I have had a brother/sister duo in my daycare for eighteen months and they have been a handful. The boy in particular, has given me a run for my patience, happiness, and at times love. This five year old has put his hands around other children's necks, hidden toys, taken our toys home, and has zero manners. He is a very sad child whose parents are divorced and hate one another. He gets in trouble at school and mom and dad have been called to pick him up because of his destructive behavior. This boy was also kicked out of preschool at the tender age of four for hitting and choking other children. (I did not learn this fact until recently).
This family- the mom in particular-just moved out of her parent's home and is now in an apartment in Folsom. I will continue to care for these children until the end of May then they will transfer to the Folsom School District. I wonder how this little boy will do in his new daycare and school. Did I mention the three year old little girl still gets bottles of milk and is no where close to being potty trained? Who gives their child a glass bottle at the age of three? Her mom says she can't stand it when her daughter cries and cries for "bows"- pronounced like when you take a bow at the end of a performance. The three year isn't corrected when she says something wrong and it drives me crazy!
This past Friday night I was talking to the mom and told her of the rough day I had with her son. I gave her at least three examples of things he had done or said to hurt the other children and her eyes welled up. She had nothing to say----no, "I'm sorry for your rough day" or, "I'll talk to him tonight so we can work on his behavior" or "What can I do to help you with this?" Nadda. Zilch. Nothing. No words came out of her mouth. She just turned and gathered up all her children's things and walked out the door. I was stunned.

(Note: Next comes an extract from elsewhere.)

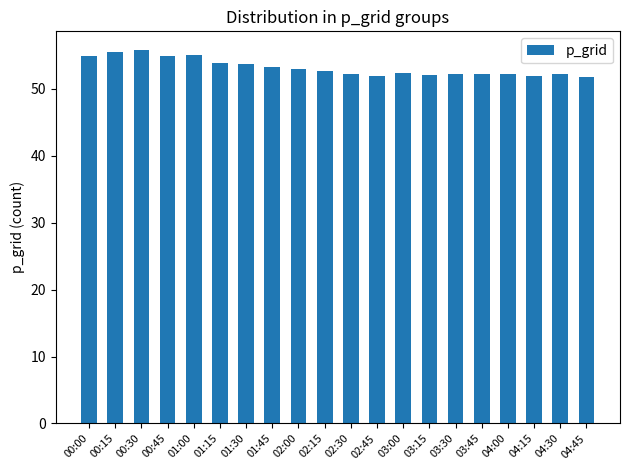

What is the smallest value displayed?

51.8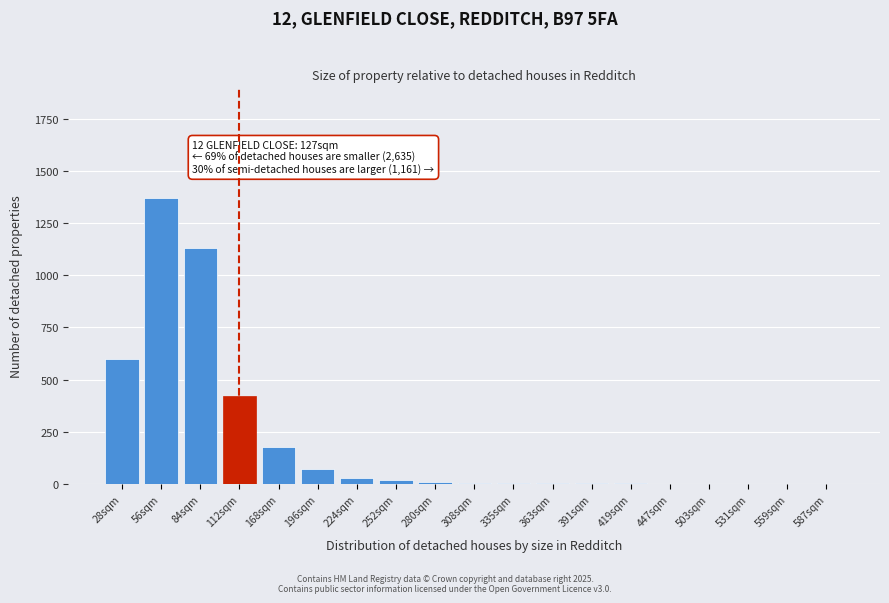

Which category has the highest value across all series?

56sqm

A few minutes went by so I decided to send her a little note to her phone---we communicate like this frequently. My note said, "I'm sorry I dropped so much on your lap today. I rarely tell you when I have a rough day. Next week will be better. Take Care"
Wanna know what her response was?
She said, "I feel like you hate my son and that's unfortunate. You only have two more weeks with him then you never have to see his face again."
I darn near threw up!
Really? This thirty-one year old woman just said that to me? I understand parents don't like to hear that their child has been disrespectful, naughty, or unkind, but I felt she needed to know about our rough day...How would she know otherwise?

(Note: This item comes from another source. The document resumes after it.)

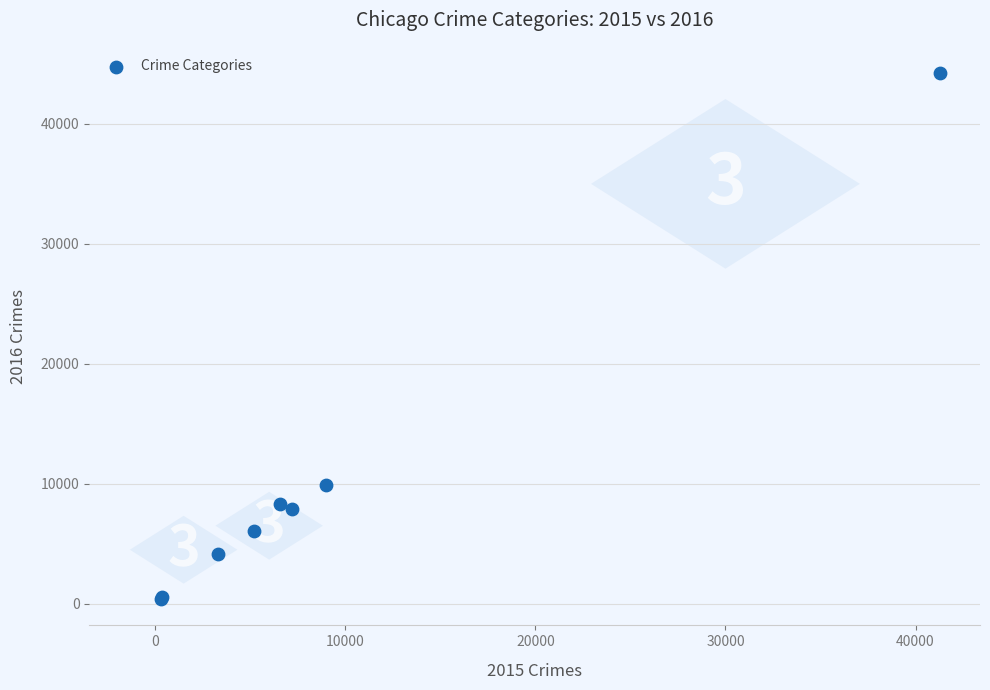

What Y value in the scatter plot is closest to 22306?

9936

I let a couple of hours go by before I responded to her. All I said was, "I do not hate your son. I'm sorry you interpreted it that way when we were talking tonight." She has not responded to that- which maybe shows a sign that she is a wee bit mature after all.... HA!
Well, Monday is right around the corner and I have to put on my happy face with her and her ex husband for two weeks. Fun, right? GOOD GRIEF! I will take the high road, bite my tongue, and grin and bear it. If her child acts up again- which he does every single day- I will pick and chose what I say to her- if I chose to say anything at all. This family will be out of my life in two weeks then this will all be a distant memory.
2 comments:
10 days!!! Two more weeks! Hang in there Em, that's rough. Such a tricky, delicate situation. xo
Thanks, Mindy. What do you make of this mother?